Aroma: Cat pee, dank, and this is very surprising. The dry hop in the keg is pungent and sharp. At first whiff, there is green grass and something slightly sulfur under that, and then with a full nose in and deep breath comes the ammonia. So while this sounds terrible, it is not. There is a lot of fruit going on, slightly citrus but very tropical. Think mango with a lot of lemon lime. No malt or yeasty esters at all. HOP BOMB
Flavor: Very smooth bitterness, doesn’t have the IPA sharp hit I expected. Tastes like a FWH beer, but it was not. Additions were layered in – but sharp bitterness isn’t coming through. Very dry – no residual sweetness. A bit of sweet tangerine or blood orange on the tongue, but BIG HOP FLAVOR. Some sharp acidity, but a very long finish to the taste. Sticks around. Definitely needs crystal malt to fortify and back this up. I would not put this at 60+ IBU, more in the pale ale range.

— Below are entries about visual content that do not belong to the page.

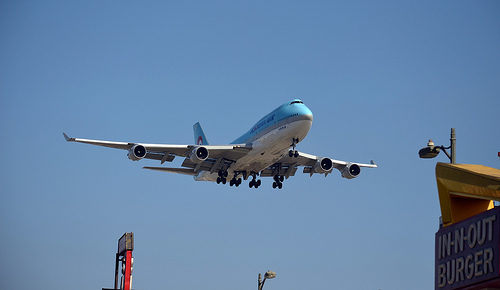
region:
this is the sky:
[166, 8, 337, 73]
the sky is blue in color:
[329, 37, 389, 87]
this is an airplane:
[56, 105, 377, 195]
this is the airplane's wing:
[55, 132, 248, 174]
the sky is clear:
[28, 3, 220, 99]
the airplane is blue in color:
[273, 110, 285, 118]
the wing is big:
[52, 118, 245, 170]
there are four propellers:
[129, 142, 364, 179]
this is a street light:
[419, 139, 451, 159]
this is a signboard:
[435, 228, 496, 261]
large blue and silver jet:
[44, 72, 408, 203]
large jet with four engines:
[93, 130, 380, 208]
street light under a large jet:
[236, 256, 301, 286]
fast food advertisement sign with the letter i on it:
[427, 176, 497, 288]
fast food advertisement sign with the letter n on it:
[427, 211, 492, 286]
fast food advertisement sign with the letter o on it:
[418, 201, 495, 288]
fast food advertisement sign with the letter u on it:
[426, 206, 495, 285]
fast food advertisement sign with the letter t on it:
[436, 211, 498, 288]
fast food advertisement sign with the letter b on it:
[431, 211, 491, 289]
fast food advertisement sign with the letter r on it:
[430, 206, 493, 288]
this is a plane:
[66, 97, 390, 192]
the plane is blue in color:
[279, 102, 291, 116]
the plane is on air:
[48, 91, 397, 204]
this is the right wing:
[49, 120, 185, 172]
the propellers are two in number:
[127, 141, 208, 156]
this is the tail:
[188, 121, 211, 138]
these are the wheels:
[215, 175, 285, 186]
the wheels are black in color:
[220, 170, 287, 190]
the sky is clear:
[360, 13, 447, 93]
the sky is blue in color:
[191, 16, 311, 96]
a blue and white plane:
[78, 70, 396, 224]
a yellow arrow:
[419, 155, 490, 206]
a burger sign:
[409, 157, 495, 268]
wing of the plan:
[63, 122, 229, 168]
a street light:
[242, 252, 280, 287]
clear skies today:
[71, 18, 383, 76]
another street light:
[422, 122, 464, 163]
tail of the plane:
[177, 115, 213, 142]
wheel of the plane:
[273, 180, 285, 195]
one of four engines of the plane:
[314, 149, 335, 180]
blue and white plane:
[67, 73, 367, 242]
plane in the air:
[108, 28, 365, 238]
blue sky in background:
[69, 28, 167, 88]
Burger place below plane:
[411, 213, 498, 278]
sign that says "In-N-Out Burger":
[415, 211, 498, 283]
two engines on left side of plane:
[309, 147, 368, 201]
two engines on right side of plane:
[101, 122, 223, 188]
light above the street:
[400, 118, 470, 170]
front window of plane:
[283, 86, 313, 121]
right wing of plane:
[72, 118, 224, 192]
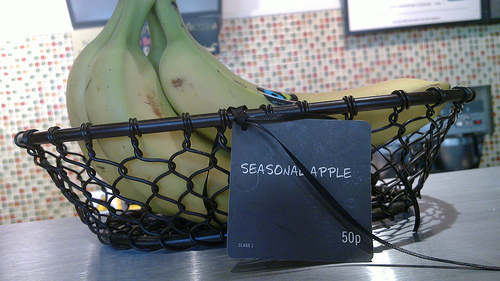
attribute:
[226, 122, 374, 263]
card — black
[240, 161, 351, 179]
writing — white, bold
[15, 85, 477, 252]
basket — black, metallic, wrong, metal, for fruit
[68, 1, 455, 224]
bananas — yellow, a bunch, ripe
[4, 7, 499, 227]
wall — tile, tiled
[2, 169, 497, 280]
table — grey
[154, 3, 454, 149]
banana — yellow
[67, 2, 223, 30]
screen — black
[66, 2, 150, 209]
banana — yellow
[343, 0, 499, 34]
painting — obstructed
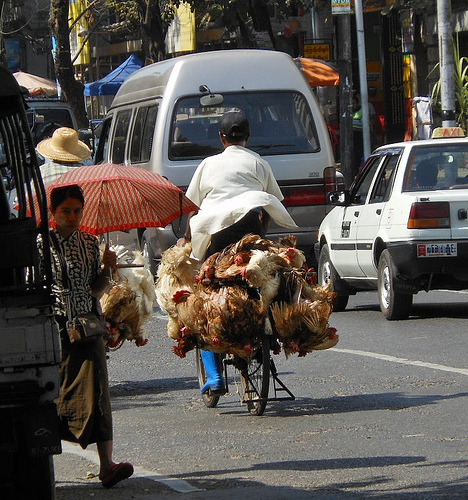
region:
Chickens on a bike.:
[161, 243, 335, 357]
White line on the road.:
[338, 336, 467, 406]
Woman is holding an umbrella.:
[41, 158, 181, 235]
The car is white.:
[327, 133, 466, 305]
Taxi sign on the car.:
[420, 118, 466, 146]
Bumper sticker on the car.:
[408, 238, 467, 262]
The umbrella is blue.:
[81, 53, 159, 98]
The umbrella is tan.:
[11, 66, 61, 96]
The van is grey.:
[128, 65, 349, 227]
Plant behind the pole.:
[429, 52, 467, 127]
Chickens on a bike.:
[153, 243, 343, 353]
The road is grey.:
[333, 393, 437, 497]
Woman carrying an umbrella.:
[41, 172, 176, 270]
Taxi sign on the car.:
[425, 119, 467, 147]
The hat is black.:
[209, 102, 257, 148]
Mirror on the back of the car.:
[191, 82, 236, 111]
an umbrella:
[53, 110, 176, 341]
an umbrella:
[108, 173, 239, 484]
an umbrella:
[94, 106, 148, 274]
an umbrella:
[33, 38, 246, 409]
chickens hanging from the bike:
[154, 235, 342, 366]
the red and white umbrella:
[47, 155, 194, 241]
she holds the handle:
[95, 239, 132, 283]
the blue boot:
[187, 344, 235, 405]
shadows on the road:
[299, 369, 464, 498]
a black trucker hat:
[205, 105, 255, 146]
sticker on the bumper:
[411, 240, 467, 262]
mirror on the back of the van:
[192, 81, 227, 109]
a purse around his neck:
[48, 233, 106, 347]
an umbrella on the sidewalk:
[294, 50, 341, 87]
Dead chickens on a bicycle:
[142, 238, 366, 365]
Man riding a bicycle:
[177, 97, 300, 417]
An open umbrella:
[16, 147, 216, 243]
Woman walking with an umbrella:
[28, 88, 187, 477]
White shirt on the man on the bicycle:
[170, 141, 315, 249]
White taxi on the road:
[325, 107, 461, 327]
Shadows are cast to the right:
[120, 345, 454, 496]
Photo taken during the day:
[15, 0, 446, 492]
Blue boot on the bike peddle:
[172, 326, 239, 409]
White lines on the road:
[50, 314, 465, 481]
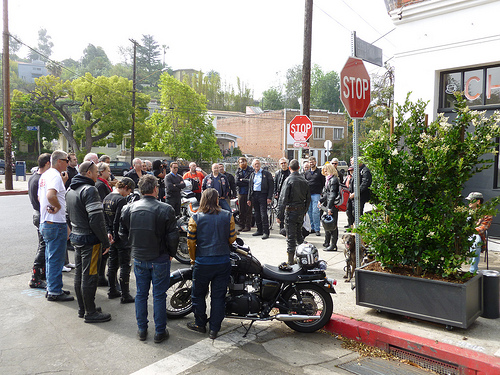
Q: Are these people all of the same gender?
A: No, they are both male and female.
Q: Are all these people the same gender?
A: No, they are both male and female.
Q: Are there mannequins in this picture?
A: No, there are no mannequins.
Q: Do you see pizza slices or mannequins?
A: No, there are no mannequins or pizza slices.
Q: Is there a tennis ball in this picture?
A: No, there are no tennis balls.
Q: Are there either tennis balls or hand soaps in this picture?
A: No, there are no tennis balls or hand soaps.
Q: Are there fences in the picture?
A: No, there are no fences.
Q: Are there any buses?
A: No, there are no buses.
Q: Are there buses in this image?
A: No, there are no buses.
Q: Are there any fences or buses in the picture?
A: No, there are no buses or fences.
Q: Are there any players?
A: No, there are no players.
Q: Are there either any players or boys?
A: No, there are no players or boys.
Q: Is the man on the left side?
A: Yes, the man is on the left of the image.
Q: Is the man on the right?
A: No, the man is on the left of the image.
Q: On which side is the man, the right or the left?
A: The man is on the left of the image.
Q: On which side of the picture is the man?
A: The man is on the left of the image.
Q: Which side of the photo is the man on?
A: The man is on the left of the image.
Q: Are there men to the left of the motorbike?
A: Yes, there is a man to the left of the motorbike.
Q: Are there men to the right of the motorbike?
A: No, the man is to the left of the motorbike.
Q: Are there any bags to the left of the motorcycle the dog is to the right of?
A: No, there is a man to the left of the motorbike.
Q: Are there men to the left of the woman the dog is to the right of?
A: Yes, there is a man to the left of the woman.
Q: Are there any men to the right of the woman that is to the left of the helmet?
A: No, the man is to the left of the woman.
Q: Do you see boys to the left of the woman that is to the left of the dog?
A: No, there is a man to the left of the woman.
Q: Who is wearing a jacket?
A: The man is wearing a jacket.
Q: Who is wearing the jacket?
A: The man is wearing a jacket.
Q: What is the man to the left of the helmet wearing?
A: The man is wearing a jacket.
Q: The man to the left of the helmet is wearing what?
A: The man is wearing a jacket.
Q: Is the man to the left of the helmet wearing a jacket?
A: Yes, the man is wearing a jacket.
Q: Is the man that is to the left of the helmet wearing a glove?
A: No, the man is wearing a jacket.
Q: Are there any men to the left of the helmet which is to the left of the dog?
A: Yes, there is a man to the left of the helmet.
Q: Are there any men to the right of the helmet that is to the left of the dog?
A: No, the man is to the left of the helmet.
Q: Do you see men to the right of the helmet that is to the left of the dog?
A: No, the man is to the left of the helmet.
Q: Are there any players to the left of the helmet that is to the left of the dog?
A: No, there is a man to the left of the helmet.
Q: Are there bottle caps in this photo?
A: No, there are no bottle caps.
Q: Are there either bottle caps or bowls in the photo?
A: No, there are no bottle caps or bowls.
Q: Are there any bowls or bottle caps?
A: No, there are no bottle caps or bowls.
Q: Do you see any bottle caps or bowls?
A: No, there are no bottle caps or bowls.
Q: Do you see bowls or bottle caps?
A: No, there are no bottle caps or bowls.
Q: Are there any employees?
A: No, there are no employees.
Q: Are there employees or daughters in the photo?
A: No, there are no employees or daughters.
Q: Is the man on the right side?
A: No, the man is on the left of the image.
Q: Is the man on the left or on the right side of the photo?
A: The man is on the left of the image.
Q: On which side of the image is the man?
A: The man is on the left of the image.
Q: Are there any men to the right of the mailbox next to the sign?
A: Yes, there is a man to the right of the mailbox.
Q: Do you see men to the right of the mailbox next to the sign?
A: Yes, there is a man to the right of the mailbox.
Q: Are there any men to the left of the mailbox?
A: No, the man is to the right of the mailbox.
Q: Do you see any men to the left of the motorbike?
A: Yes, there is a man to the left of the motorbike.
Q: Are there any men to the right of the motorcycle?
A: No, the man is to the left of the motorcycle.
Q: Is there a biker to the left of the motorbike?
A: No, there is a man to the left of the motorbike.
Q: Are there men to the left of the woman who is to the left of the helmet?
A: Yes, there is a man to the left of the woman.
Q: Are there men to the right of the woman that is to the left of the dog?
A: No, the man is to the left of the woman.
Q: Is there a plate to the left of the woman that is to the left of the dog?
A: No, there is a man to the left of the woman.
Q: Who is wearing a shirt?
A: The man is wearing a shirt.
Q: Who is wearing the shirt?
A: The man is wearing a shirt.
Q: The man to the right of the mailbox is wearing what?
A: The man is wearing a shirt.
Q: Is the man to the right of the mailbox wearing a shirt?
A: Yes, the man is wearing a shirt.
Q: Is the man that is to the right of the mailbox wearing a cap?
A: No, the man is wearing a shirt.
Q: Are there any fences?
A: No, there are no fences.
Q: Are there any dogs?
A: Yes, there is a dog.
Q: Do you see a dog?
A: Yes, there is a dog.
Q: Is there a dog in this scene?
A: Yes, there is a dog.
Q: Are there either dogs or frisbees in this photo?
A: Yes, there is a dog.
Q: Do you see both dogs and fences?
A: No, there is a dog but no fences.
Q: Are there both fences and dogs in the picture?
A: No, there is a dog but no fences.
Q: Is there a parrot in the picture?
A: No, there are no parrots.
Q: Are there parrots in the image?
A: No, there are no parrots.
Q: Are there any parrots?
A: No, there are no parrots.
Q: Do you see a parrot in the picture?
A: No, there are no parrots.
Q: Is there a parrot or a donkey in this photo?
A: No, there are no parrots or donkeys.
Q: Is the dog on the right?
A: Yes, the dog is on the right of the image.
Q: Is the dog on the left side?
A: No, the dog is on the right of the image.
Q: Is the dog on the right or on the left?
A: The dog is on the right of the image.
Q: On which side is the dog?
A: The dog is on the right of the image.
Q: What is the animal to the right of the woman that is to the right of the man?
A: The animal is a dog.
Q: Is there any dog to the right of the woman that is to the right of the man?
A: Yes, there is a dog to the right of the woman.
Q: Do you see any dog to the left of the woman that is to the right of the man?
A: No, the dog is to the right of the woman.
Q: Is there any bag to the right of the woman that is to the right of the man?
A: No, there is a dog to the right of the woman.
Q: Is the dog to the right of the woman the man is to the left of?
A: Yes, the dog is to the right of the woman.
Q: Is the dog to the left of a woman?
A: No, the dog is to the right of a woman.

Overall: I am on the fence on this beer. It has the potential to be a great beer, but as a SMaSH, pulling back and balancing the hops is necessary. The layered additions approach is different than I usually hop (small bittering with big late hops), but I think it highlights how a hop works and its potential. The bittering is not obvious but the flavor and aroma are spectacularly fragrant and intense. I really want to see how this matures. A few weeks on gas and lagering may turn it around into a flavorful easy drinking beer. Right now – this is a palette wrecker. Juicy and pithy.
A week later: The beer is starting to drop clear, although some haze remains. The intensity of the pungent aroma and flavor is mellowing somewhat, but still strong. Curiously, the bittering seems to have intensified somewhat, perhaps as the hop flavor smooths a bit.